- _Brief_:
Please quote verbatim the lines of the data starting at the one containing "Primrono пишет" and ending at the one containing "какая сторона у бум", including both.

- _Transcribed page contents_:
########

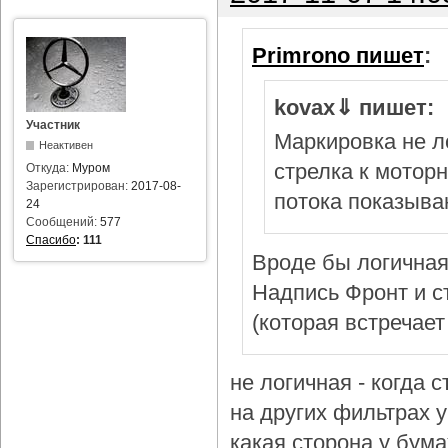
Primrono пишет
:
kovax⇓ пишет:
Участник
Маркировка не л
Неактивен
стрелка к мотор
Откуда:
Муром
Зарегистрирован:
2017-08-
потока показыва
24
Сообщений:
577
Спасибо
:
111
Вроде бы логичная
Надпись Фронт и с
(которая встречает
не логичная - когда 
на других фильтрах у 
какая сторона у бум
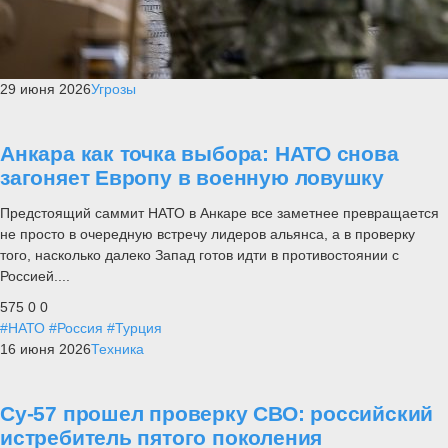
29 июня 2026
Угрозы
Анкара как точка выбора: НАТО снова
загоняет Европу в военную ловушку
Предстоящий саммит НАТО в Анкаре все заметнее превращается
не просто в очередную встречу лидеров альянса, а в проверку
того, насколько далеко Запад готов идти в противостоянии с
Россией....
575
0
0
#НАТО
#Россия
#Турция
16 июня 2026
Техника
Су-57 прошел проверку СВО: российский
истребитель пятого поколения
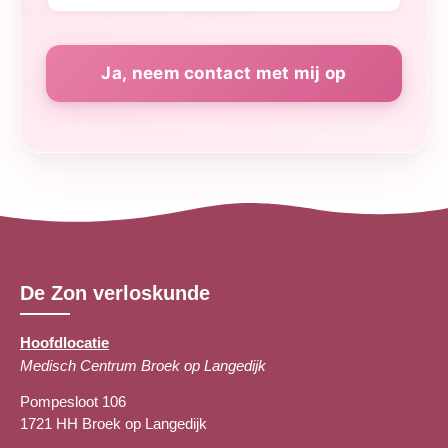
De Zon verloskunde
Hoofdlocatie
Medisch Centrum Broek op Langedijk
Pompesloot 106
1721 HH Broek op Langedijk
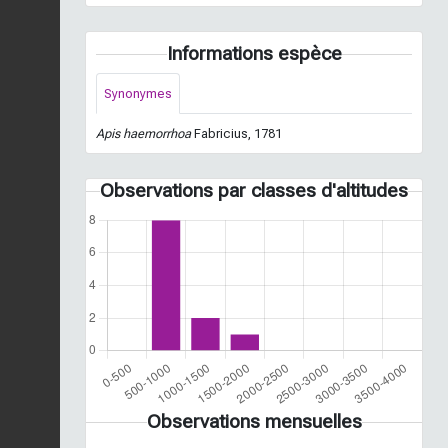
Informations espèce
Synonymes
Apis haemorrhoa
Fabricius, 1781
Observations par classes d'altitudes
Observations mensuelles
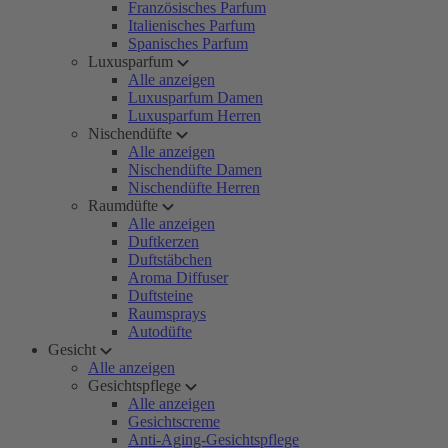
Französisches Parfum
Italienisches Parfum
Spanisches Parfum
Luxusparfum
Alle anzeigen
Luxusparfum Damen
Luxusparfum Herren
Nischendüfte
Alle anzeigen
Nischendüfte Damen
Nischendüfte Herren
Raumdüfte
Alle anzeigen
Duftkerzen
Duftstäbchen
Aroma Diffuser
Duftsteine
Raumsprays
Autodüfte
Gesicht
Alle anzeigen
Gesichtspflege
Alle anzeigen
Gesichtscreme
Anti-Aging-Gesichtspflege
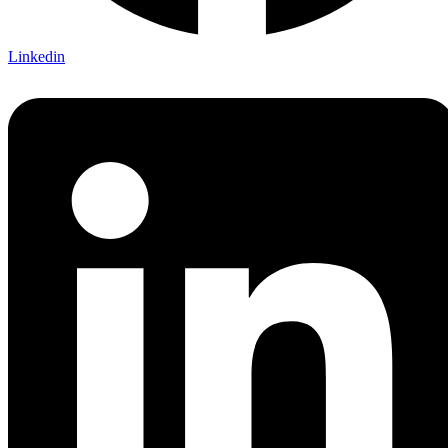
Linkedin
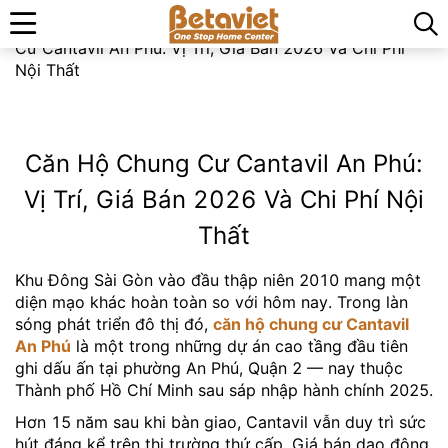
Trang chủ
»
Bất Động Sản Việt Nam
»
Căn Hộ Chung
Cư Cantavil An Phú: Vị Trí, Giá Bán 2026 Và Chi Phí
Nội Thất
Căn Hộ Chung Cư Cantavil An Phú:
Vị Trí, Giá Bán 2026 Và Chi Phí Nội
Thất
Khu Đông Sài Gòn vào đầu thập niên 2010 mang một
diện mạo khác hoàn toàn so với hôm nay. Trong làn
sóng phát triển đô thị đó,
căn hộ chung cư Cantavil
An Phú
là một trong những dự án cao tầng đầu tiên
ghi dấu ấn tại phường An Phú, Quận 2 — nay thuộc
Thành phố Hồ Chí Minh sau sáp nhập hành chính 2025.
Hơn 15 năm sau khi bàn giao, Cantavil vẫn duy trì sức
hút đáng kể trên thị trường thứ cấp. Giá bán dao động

########

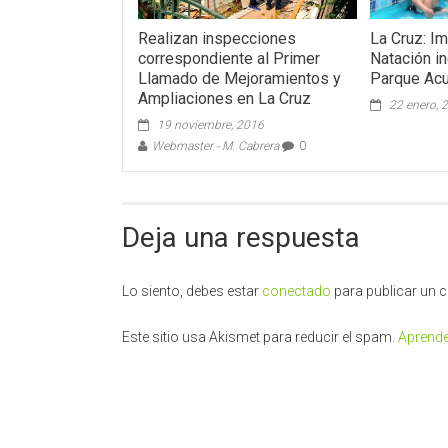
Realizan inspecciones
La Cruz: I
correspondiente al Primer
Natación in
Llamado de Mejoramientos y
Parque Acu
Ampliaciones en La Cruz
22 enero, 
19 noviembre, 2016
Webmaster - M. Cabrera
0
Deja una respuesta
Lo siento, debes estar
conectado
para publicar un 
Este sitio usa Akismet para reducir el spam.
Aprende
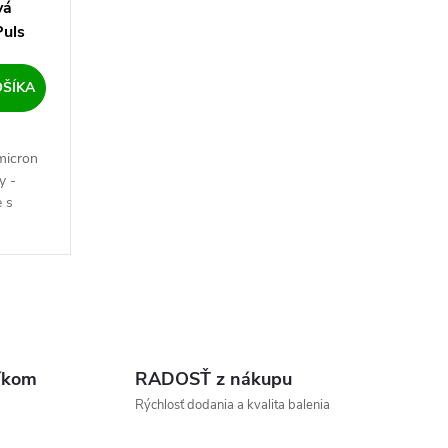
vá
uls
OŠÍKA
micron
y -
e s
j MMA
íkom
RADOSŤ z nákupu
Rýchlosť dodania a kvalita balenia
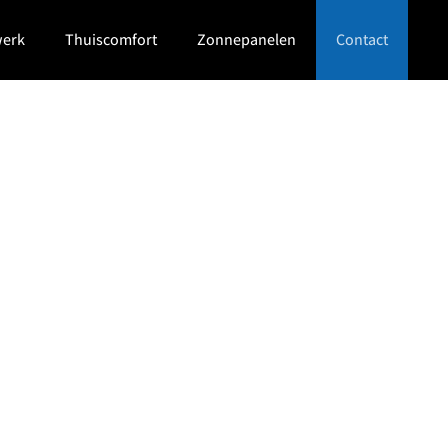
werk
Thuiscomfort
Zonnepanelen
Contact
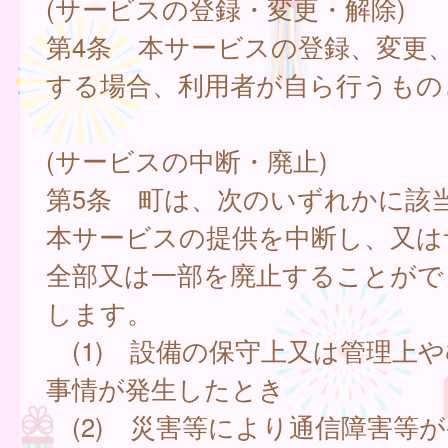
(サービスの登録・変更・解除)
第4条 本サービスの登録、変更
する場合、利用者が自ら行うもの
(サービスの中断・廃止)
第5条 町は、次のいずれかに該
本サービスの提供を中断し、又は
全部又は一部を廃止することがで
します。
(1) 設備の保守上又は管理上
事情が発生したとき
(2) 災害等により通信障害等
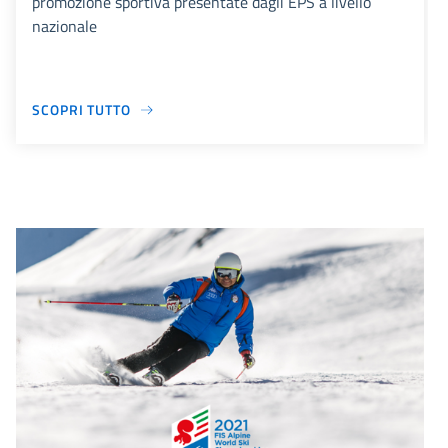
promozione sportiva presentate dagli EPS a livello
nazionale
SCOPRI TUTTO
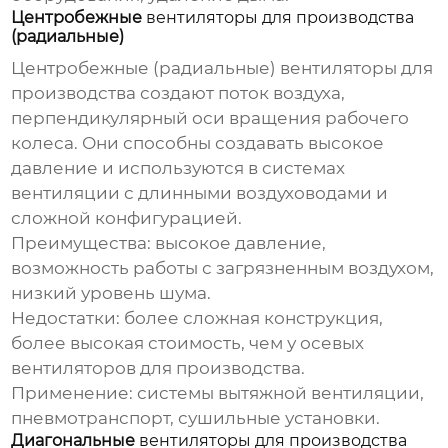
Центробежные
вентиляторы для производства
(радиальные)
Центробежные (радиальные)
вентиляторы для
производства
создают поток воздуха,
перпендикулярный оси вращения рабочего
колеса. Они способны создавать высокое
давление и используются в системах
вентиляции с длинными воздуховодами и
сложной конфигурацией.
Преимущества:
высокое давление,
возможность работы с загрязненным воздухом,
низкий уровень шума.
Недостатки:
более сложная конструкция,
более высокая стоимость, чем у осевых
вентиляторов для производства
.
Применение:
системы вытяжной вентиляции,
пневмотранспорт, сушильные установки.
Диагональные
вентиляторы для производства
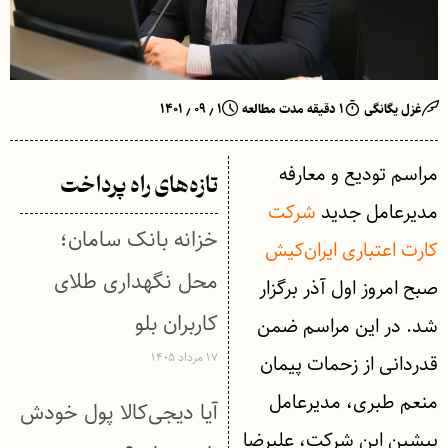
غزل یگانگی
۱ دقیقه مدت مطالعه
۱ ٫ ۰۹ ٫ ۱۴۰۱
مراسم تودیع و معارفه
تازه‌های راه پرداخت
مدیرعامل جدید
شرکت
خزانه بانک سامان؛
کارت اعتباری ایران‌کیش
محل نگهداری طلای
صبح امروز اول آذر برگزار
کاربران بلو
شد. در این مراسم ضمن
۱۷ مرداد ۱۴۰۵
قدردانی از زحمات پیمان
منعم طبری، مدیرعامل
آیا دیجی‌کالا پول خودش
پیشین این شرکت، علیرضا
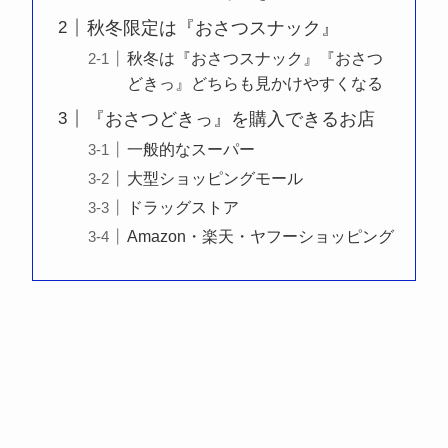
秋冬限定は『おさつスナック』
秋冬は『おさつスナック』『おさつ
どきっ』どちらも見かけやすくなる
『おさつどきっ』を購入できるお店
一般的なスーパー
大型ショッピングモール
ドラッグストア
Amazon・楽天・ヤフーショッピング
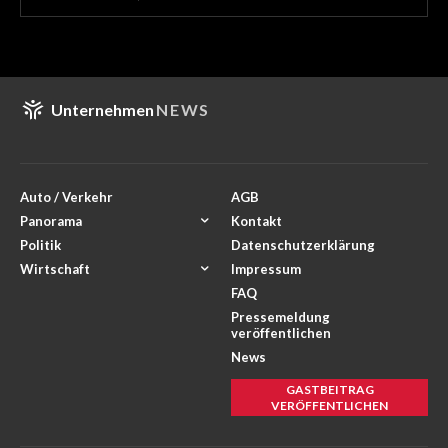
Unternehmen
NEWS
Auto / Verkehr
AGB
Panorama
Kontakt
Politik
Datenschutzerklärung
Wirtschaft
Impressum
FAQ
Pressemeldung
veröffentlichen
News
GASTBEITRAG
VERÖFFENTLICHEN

########

- _Expected answer_:
Primrono пишет
:
kovax⇓ пишет:
Участник
Маркировка не л
Неактивен
стрелка к мотор
Откуда:
Муром
Зарегистрирован:
2017-08-
потока показыва
24
Сообщений:
577
Спасибо
:
111
Вроде бы логичная
Надпись Фронт и с
(которая встречает
не логичная - когда 
на других фильтрах у 
какая сторона у бум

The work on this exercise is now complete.